Finta foto di Chavez: El País monta una “spy story”. Il cattivo è Castro
di Alessandro Oppes | IL FATTO QUOTODIANO - 29 gennaio 2013
Se non altro, una volta combinato il pasticcio – enorme, colossale –
hanno avuto almeno il buon gusto di chiedere scusa. E di spiegarsi.
Tutto si può dire, dopo la gaffe del secolo commessa da El País con la pubblicazione in prima pagina di una falsa foto di Hugo Chávez moribondo
(non era Chávez e, per fortuna dell’interessato, non è neanche morto),
tranne che il quotidano spagnolo abbia cercato di minimizzare
l’accaduto, di far finta di niente.
Già nella notte concitata dell’incidente, giovedì scorso, il direttore Javier Moreno, svegliato in un albergo di Davos, in Svizzera, ha ordinato di distruggere tutta la tiratura del giornale (comunque troppo tardi per evitare che le prime migliaia di copie arrivassero all’estero e in alcune edicole spagnole) e di ristamparlo con le prime, sommarie scuse. Uno scherzetto da 225mila euro.
Poi, dopo una prima ricostruzione della vicenda sul numero di venerdì
(“La foto che El País non avrebbe mai dovuto pubblicare”), domenica il
quotidiano ha dedicato al caso nientemeno che tre pagine. Con una premessa
che non lascia alcuno spazio ai fraintendimenti (“El País ha commesso
giovedì scorso uno dei più gravi errori della sua storia”), seguita da
un lunghissimo articolo affidato a due dei suoi reporter più autorevoli,
con una ricostruzione minuto per minuto di quella notte da dimenticare. E per finire, una pagina a firma del “difensore del lettore” Tomás Delclós (titolo: “Un tremendo error”) in cui si dà conto, tra l’altro, delle numerosissime proteste di chi ritiene che la foto non si sarebbe dovuta pubblicare neppure se fosse stata autentica.
Ora, benissimo l’autoflagellazione,
stupendo l’impegno a “rivedere il protocollo di verifica” del materiale
che viene recapitato in redazione (la foto era stata offerta, al prezzo
di 30mila euro, da un’agenzia con la quale El País ha rapporti da circa tre anni, ma poi si è rivelata essere un fotogramma di un video comparso su Youtube nel 2008, nel quale appariva un paziente messicano intubato).

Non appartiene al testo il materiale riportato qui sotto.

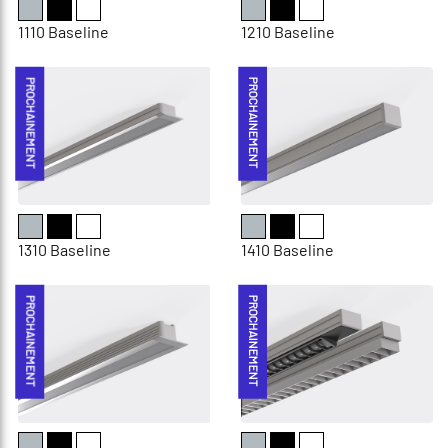
1110 Baseline
1210 Baseline
PROCHAINEMENT
PROCHAINEMENT
1310 Baseline
1410 Baseline
PROCHAINEMENT
PROCHAINEMENT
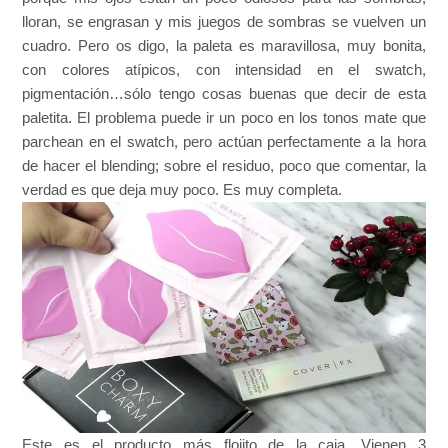
lloran, se engrasan y mis juegos de sombras se vuelven un
cuadro. Pero os digo, la paleta es maravillosa, muy bonita,
con colores atípicos, con intensidad en el swatch,
pigmentación…sólo tengo cosas buenas que decir de esta
paletita. El problema puede ir un poco en los tonos mate que
parchean en el swatch, pero actúan perfectamente a la hora
de hacer el blending; sobre el residuo, poco que comentar, la
verdad es que deja muy poco. Es muy completa.
Este es el producto más flojito de la caja. Vienen 3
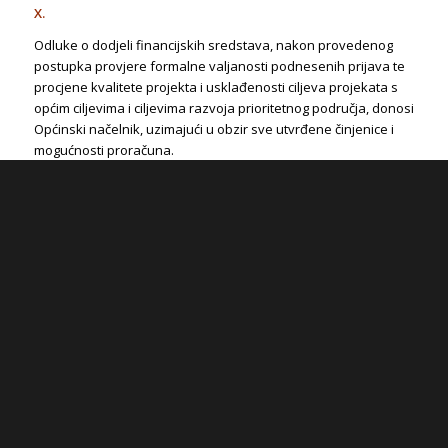
X.
Odluke o dodjeli financijskih sredstava, nakon provedenog
postupka provjere formalne valjanosti podnesenih prijava te
procjene kvalitete projekta i usklađenosti ciljeva projekata s
općim ciljevima i ciljevima razvoja prioritetnog područja, donosi
Općinski načelnik, uzimajući u obzir sve utvrđene činjenice i
mogućnosti proračuna.
XI.
S korisnicima kojima će biti odobrena financijska sredstva za
projekte u Proračunu Općine Barban za 2026. godinu, Općina
Barban će sklopiti Ugovor o financijskoj potpori.
XII.
Prijavitelji koji su nezadovoljni Odlukom o dodjeli financijskih
sredstava imaju pravo podnijeti prigovor na Odluku u roku od
osam (8) dana od dana dostave pisane obavijesti o
nemogućnosti dodjele potpore male vrijednosti.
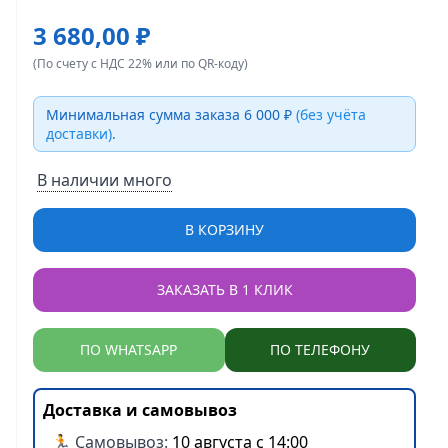
3 680,00 ₽
(По счету с НДС 22% или по QR-коду)
Минимальная сумма заказа 6 000 ₽
(без учёта
доставки)
.
В наличии много
В КОРЗИНУ
ЗАКАЗАТЬ В 1 КЛИК
ПО WHATSAPP
ПО ТЕЛЕФОНУ
Доставка и самовывоз
🏃 Самовывоз:
10 августа с 14:00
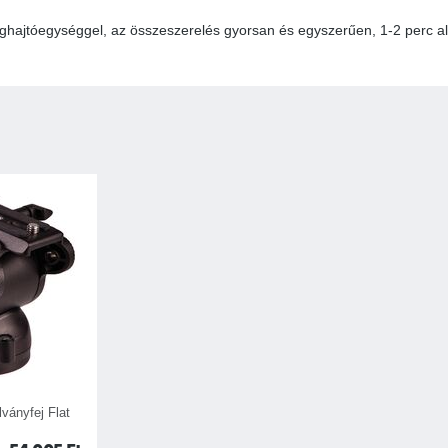
ghajtóegységgel, az összeszerelés gyorsan és egyszerűen, 1-2 perc al
ványfej Flat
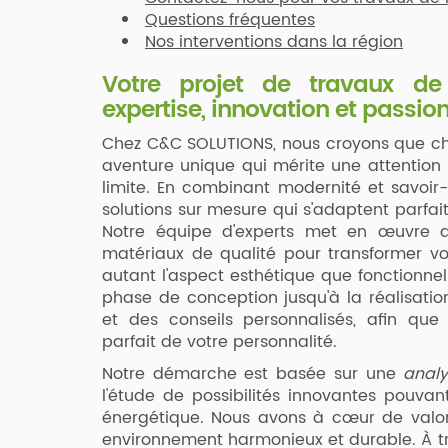
Questions fréquentes
Nos interventions dans la région
Votre projet de
travaux de
expertise, innovation et passio
Chez C&C SOLUTIONS, nous croyons que ch
aventure unique qui mérite une attention 
limite. En combinant modernité et savoir-f
solutions sur mesure qui s'adaptent parfai
Notre équipe d'experts met en œuvre d
matériaux de qualité pour transformer vo
autant l'aspect esthétique que fonctionn
phase de conception jusqu'à la réalisatio
et des conseils personnalisés, afin que 
parfait de votre personnalité.
Notre démarche est basée sur une
analy
l'étude de possibilités innovantes pouvan
énergétique. Nous avons à cœur de valor
environnement harmonieux et durable. À tr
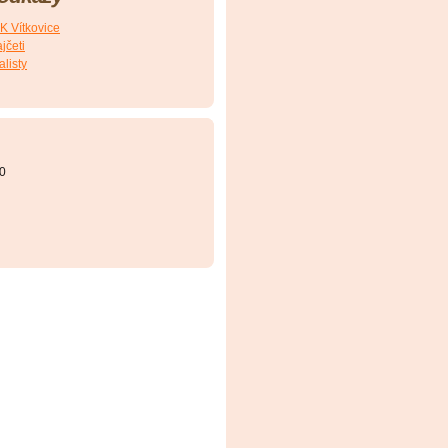
FK Vítkovice
jčeti
alisty
0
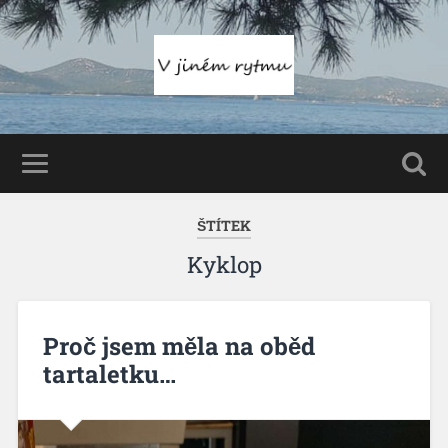
ŠTÍTEK
Kyklop
Proč jsem měla na oběd
tartaletku…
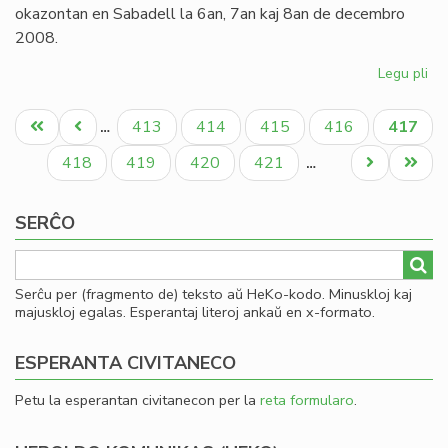
pr
okazontan en Sabadell la 6an, 7an kaj 8an de decembro
2008.
Legu pli
pri
Inv
Pagination
al
Unua
Antaŭa
Paĝo
Paĝo
Paĝo
Paĝo
Aktual
413
414
415
416
417
…
la
paĝo
paĝo
paĝo
Ka
Paĝo
Paĝo
Paĝo
Paĝo
Next
Last
418
419
420
421
…
Ko
page
page
de
SERĈO
Es
Serĉu per (fragmento de) teksto aŭ HeKo-kodo. Minuskloj kaj
majuskloj egalas. Esperantaj literoj ankaŭ en x-formato.
ESPERANTA CIVITANECO
Petu la esperantan civitanecon per la
reta formularo
.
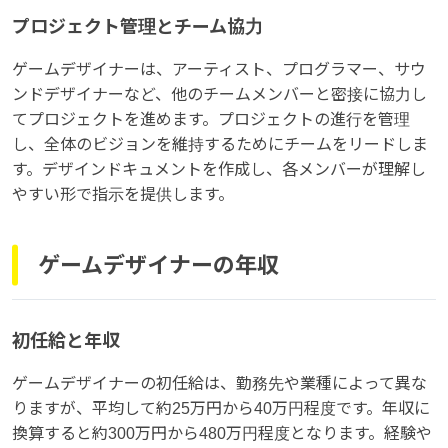
プロジェクト管理とチーム協力
ゲームデザイナーは、アーティスト、プログラマー、サウ
ンドデザイナーなど、他のチームメンバーと密接に協力し
てプロジェクトを進めます。プロジェクトの進行を管理
し、全体のビジョンを維持するためにチームをリードしま
す。デザインドキュメントを作成し、各メンバーが理解し
やすい形で指示を提供します。
ゲームデザイナーの年収
初任給と年収
ゲームデザイナーの初任給は、勤務先や業種によって異な
りますが、平均して約25万円から40万円程度です。年収に
換算すると約300万円から480万円程度となります。経験や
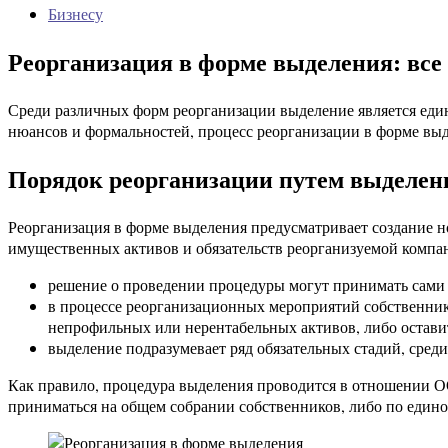
Бизнесу
Реорганизация в форме выделения: все
Среди различных форм реорганизации выделение является еди
нюансов и формальностей, процесс реорганизации в форме выд
Порядок реорганизации путем выделен
Реорганизация в форме выделения предусматривает создание но
имущественных активов и обязательств реорганизуемой компа
решение о проведении процедуры могут принимать сами
в процессе реорганизационных мероприятий собственникам
непрофильных или нерентабельных активов, либо оставит
выделение подразумевает ряд обязательных стадий, среди
Как правило, процедура выделения проводится в отношении ОО
приниматься на общем собрании собственников, либо по един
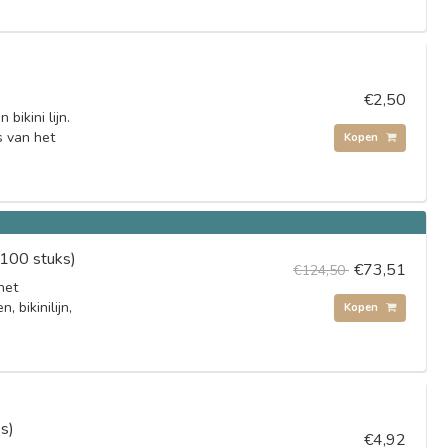
€2,50
bikini lijn.
s van het
Kopen
 100 stuks)
€73,51
€124,50
het
 bikinilijn,
Kopen
s)
€4,92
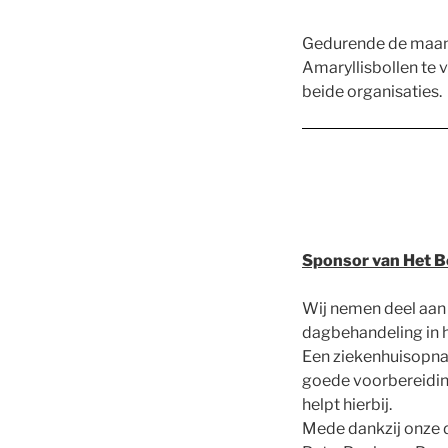
Gedurende de maand
Amaryllisbollen te 
beide organisaties.
Sponsor van Het 
Wij nemen deel aan
dagbehandeling in 
Een ziekenhuisopnam
goede voorbereidin
helpt hierbij.
Mede dankzij onze 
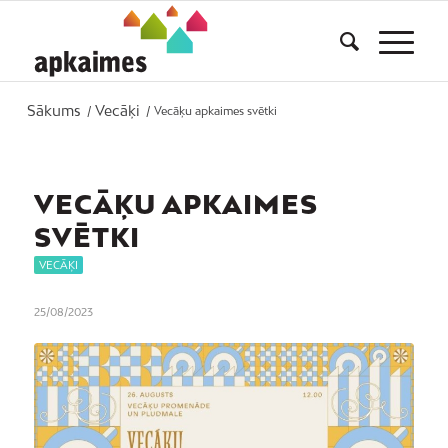
Sākums
Vecāķi
/
/
Vecāķu apkaimes svētki
VECĀĶU APKAIMES
SVĒTKI
VECĀĶI
25/08/2023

Il fatto è però che, nell’ansia di giustificare l’ingiustificabile, il giornale monta una sorta di patetica “spy story“. Dice di non aver potuto verificare l’autenticità dell’informazione fornita dall’agenzia Gtres Online
secondo cui la foto era stata scattata da un’infermiera cubana che poi
l’aveva inviata alla sorella residente in Spagna. Quale sarebbe
l’ostacolo insormontabile che impediva di svolgere un controllo
accurato? Il fatto che l’attuale corrispondente di El País all’Avana è
la blogger dissidente Yoani Sánchez, “i cui movimenti
sono vigilati permanentemente dalle autorità”. Ergo, “fare in modo che
Yoani si mettesse in contatto con qualunque fonte avrebbe comportato un
rischio per lei e per le persone presumibilmente coinvolte nella foto”.